I had a great opportunity. I worked for the Gaken book company that had English speaking schools for students. It’s actually very fortunate that right down the street, we share on 9th Street what is Little Japan with all the restaurants and the Sunrise Market, which unfortunately now is  closed. There’s a rhyme and a reason for everything as they say.

We have to be very aware or cognizant of our surroundings and how to manage people. Running a restaurant means wearing many hats including knowing how to talk to people and seeing people’s opinions from different perspectives. Traveling and stepping away for a few years definitely broadened my horizons. I’m grateful for the opportunity and we were able to reconnect. As somebody asked me, I’m a proud Ukrainian American running my family business.

Q:When making a new menu, how do you decide what to remove and add, what research do you do? Do you look at other restaurants? 

Jason Birchard: Tom can start with that. I can tell you what we’re doing now, but he’s the one who really took our very few menu items that we originated with to where we are today. I think he can take the credit for that.

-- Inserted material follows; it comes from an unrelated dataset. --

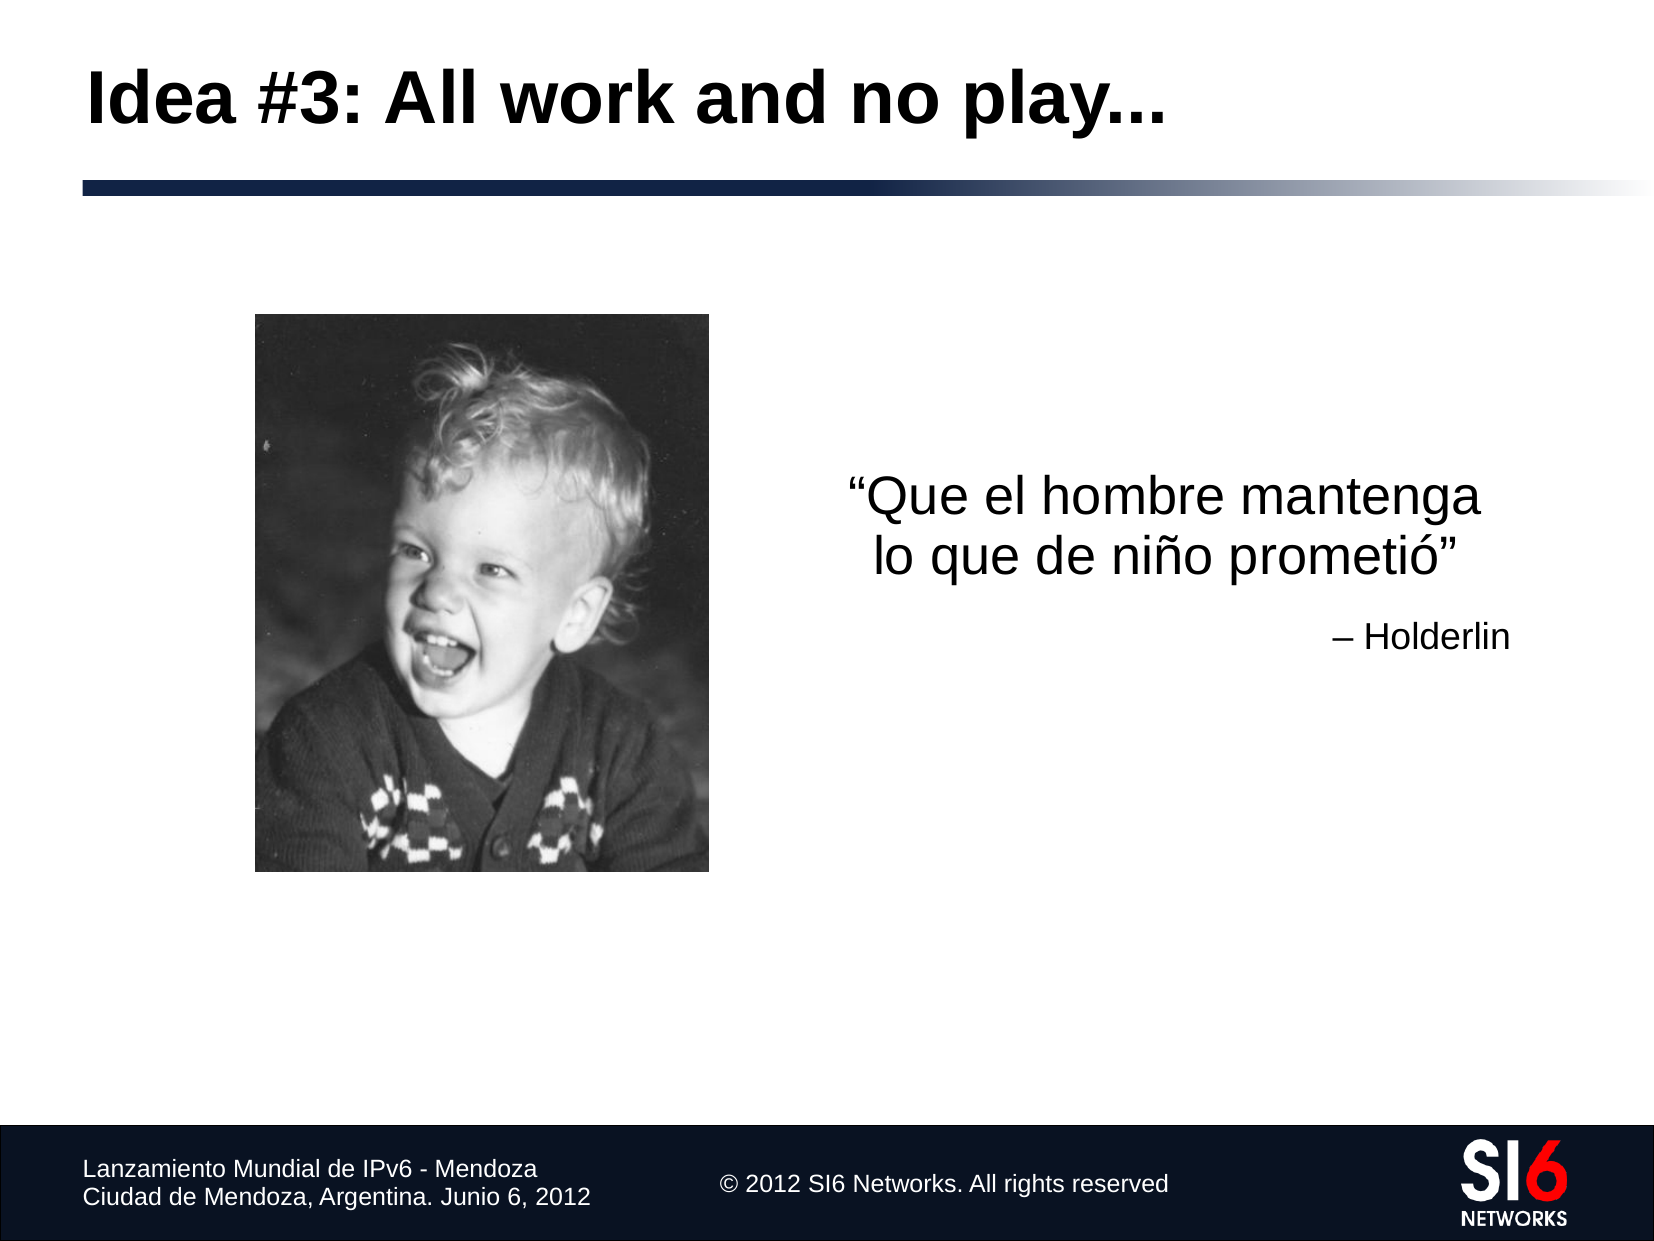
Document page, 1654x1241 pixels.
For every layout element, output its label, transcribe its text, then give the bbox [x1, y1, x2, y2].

Tom Birchard: Honestly, it took me a while to realize that our customers really wanted Ukrainian Eastern European food. In my early days, there was a coffee shop called L&M that was a block away that was always really bustling. It had a classic diner menu. So I tried to shift Veselka’s menu a little bit more in a diner direction. We had some success with that, but over time, I came to realize that what the people really wanted was the Ukrainian and Polish classics like borscht, pierogies, blintzes, the stack of pancakes and more.

We still have, as Michael made reference to earlier, some diner classics on the menu. We have kind of an unusual menu, but over time, I’ve discovered that people prefer Eastern European food.  Many of our Jewish clients come from Eastern Europe and it’s the food they know from their grandmas. A lot of people refer to our menu as quote unquote Jewish food. I think that’s part of the reason we’re so successful because so many people have an emotional connection to this Eastern European comfort food that we’ve been offering. So over time we’ve gotten away from the diner stuff.

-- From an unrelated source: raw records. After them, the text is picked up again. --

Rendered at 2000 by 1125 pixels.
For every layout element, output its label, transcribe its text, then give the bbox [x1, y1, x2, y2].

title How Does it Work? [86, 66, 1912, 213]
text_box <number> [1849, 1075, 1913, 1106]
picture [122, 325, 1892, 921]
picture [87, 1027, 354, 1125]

We always pride ourselves on having a good hamburger and tuna fish salad and some diner classics for those people who want them, or just aren’t familiar with or not comfortable with Ukrainian food. But again, over the years, we came to the realization that what people really wanted was the Eastern European classics. I hear even now more and more often just being outside Veselka that people walk by and say, “Oh, that’s the pierogi place.” We’re getting more and more well known for pierogies.

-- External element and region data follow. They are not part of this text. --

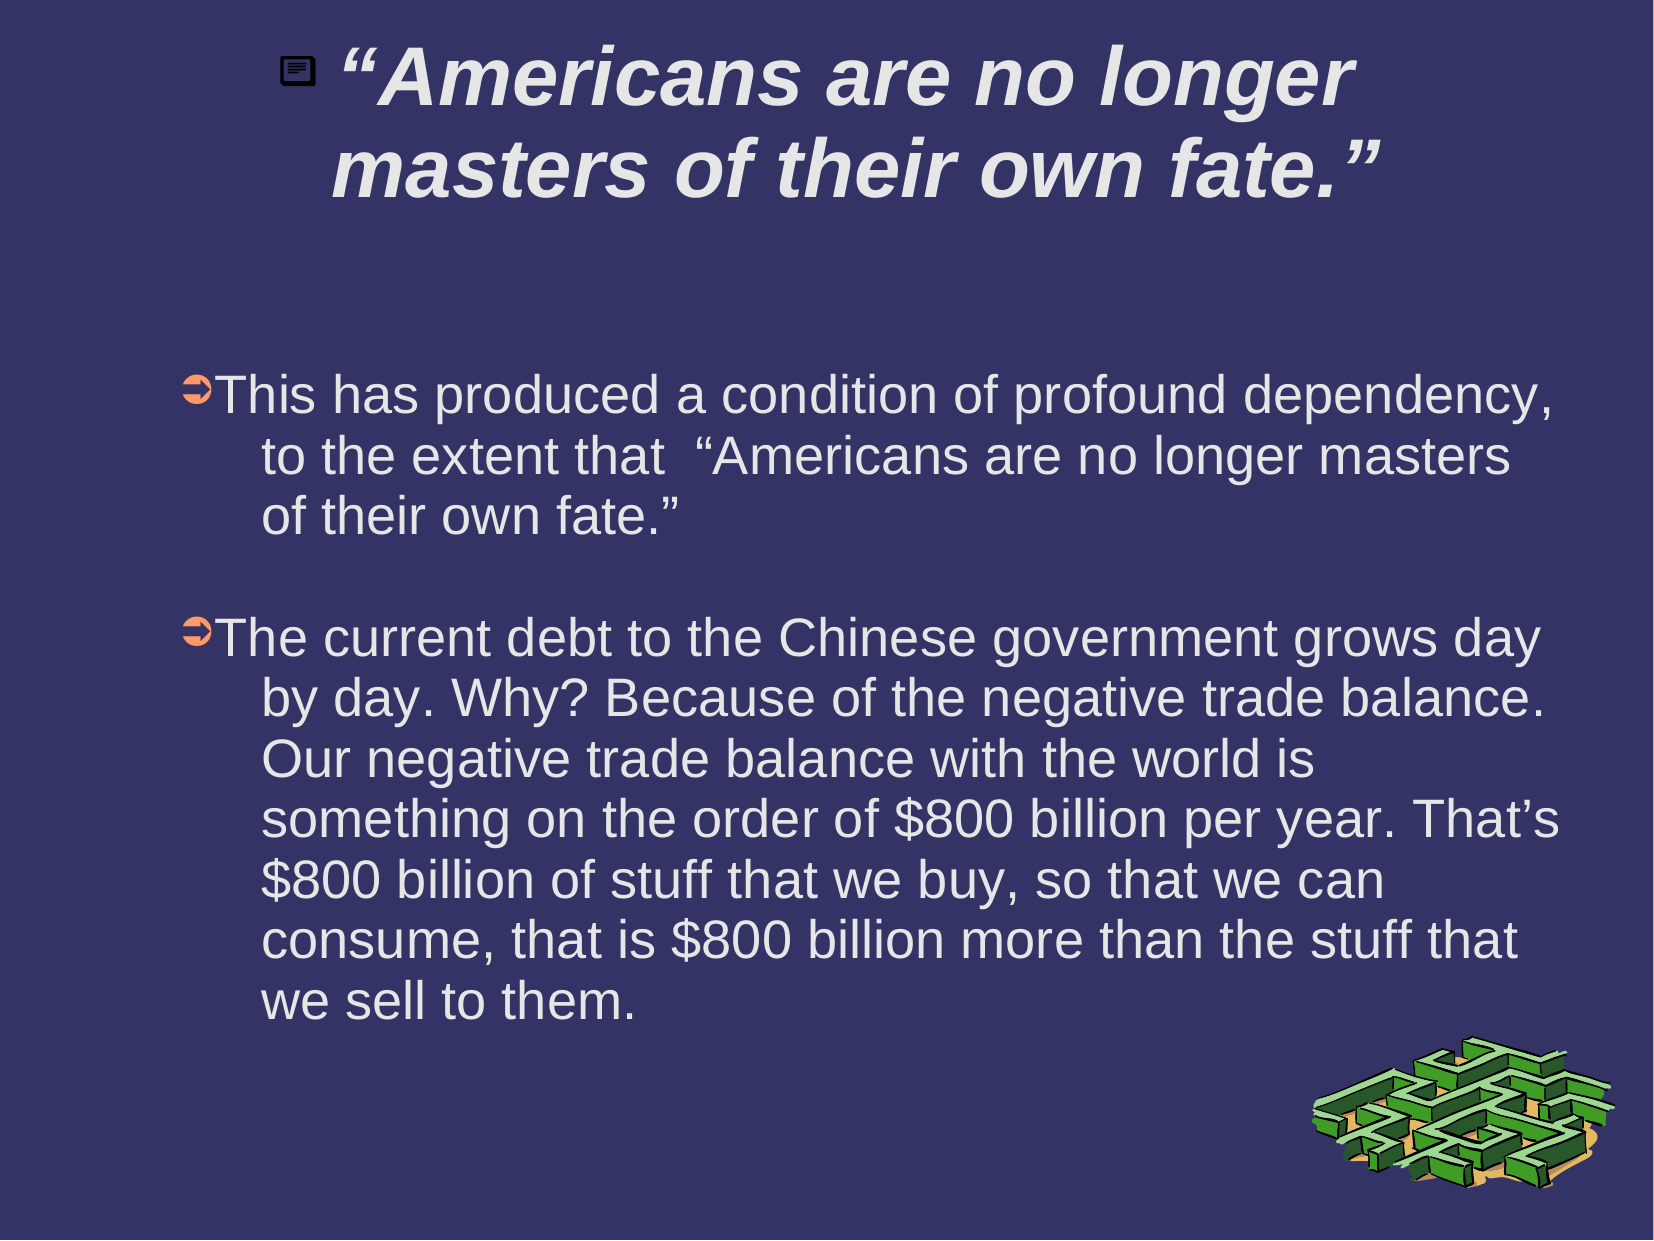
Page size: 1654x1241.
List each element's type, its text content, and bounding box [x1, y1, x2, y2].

list This has produced a condition of profound dependency, to the extent that “Americans are no longer masters of their own fate.” The current debt to the Chinese government grows day by day. Why? Because of the negative trade balance. Our negative trade balance with the world is something on the order of $800 billion per year. That’s $800 billion of stuff that we buy, so that we can consume, that is $800 billion more than the stuff that we sell to them. [178, 364, 1570, 1132]
title “Americans are no longer masters of their own fate.” [121, 26, 1534, 219]
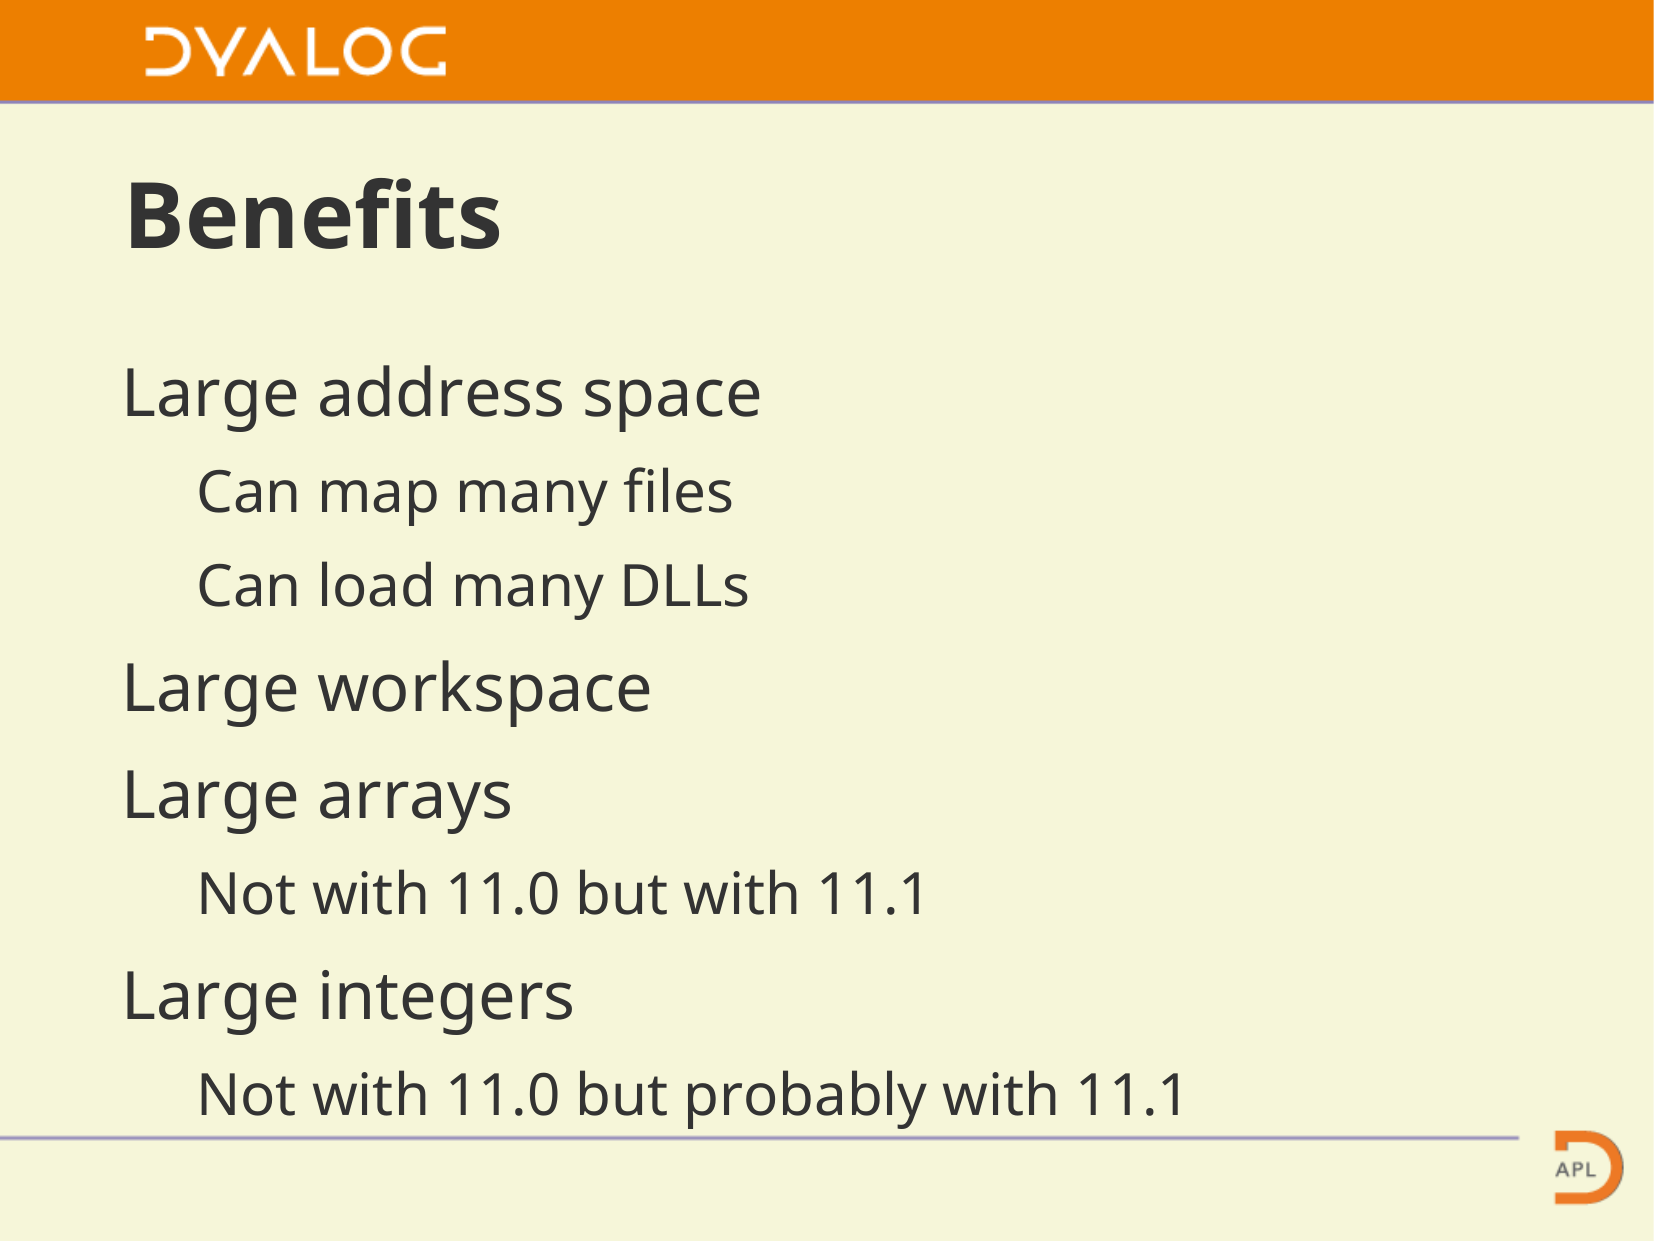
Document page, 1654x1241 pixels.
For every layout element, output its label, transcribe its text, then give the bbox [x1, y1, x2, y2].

I don’t know if that answers your question but we’ve taken these basic pierogies and put different fillings in them. I actually saw the other day that Jason had the staff make a Valentine’s Day pierogi that actually had chocolate in the dough and then cherries and a sweetened cheese inside. I thought it was a really good idea. It made me want to run down there and try it. So as far as the menu goes, we try to occasionally experiment by adding creative twists to the classic Eastern European menu. More specifically, making pierogies that aren’t old. I call them New World pierogies as opposed to the old classics.

Q: What are the key ingredients to staying in the business in New York for such a long time? 

Tom Birchard: There’s a lot of key ingredients. One thing is that we’ve been very fortunate in a lot of ways. We have a very accommodating landlord, our building was sold to an Ukrainian nonprofit. When I came to Veselka, in that building, there was Veselka on the corner, but then there were three or four little stores next to us.

As we grew, every time we needed to expand, one of those stores became vacant and we expanded. That happened two or three times. Most recently our neighbor, Dinosaur Hill toy shop, the proprietor retired and we took over that last store. We now occupy the entire building. When I started we only had the little corner place on Second Avenue and 9th Street. Our landlords have been incredibly kind to us and we’ve just been fortunate that we’ve been able to stay in our home and physically expand as the business expanded.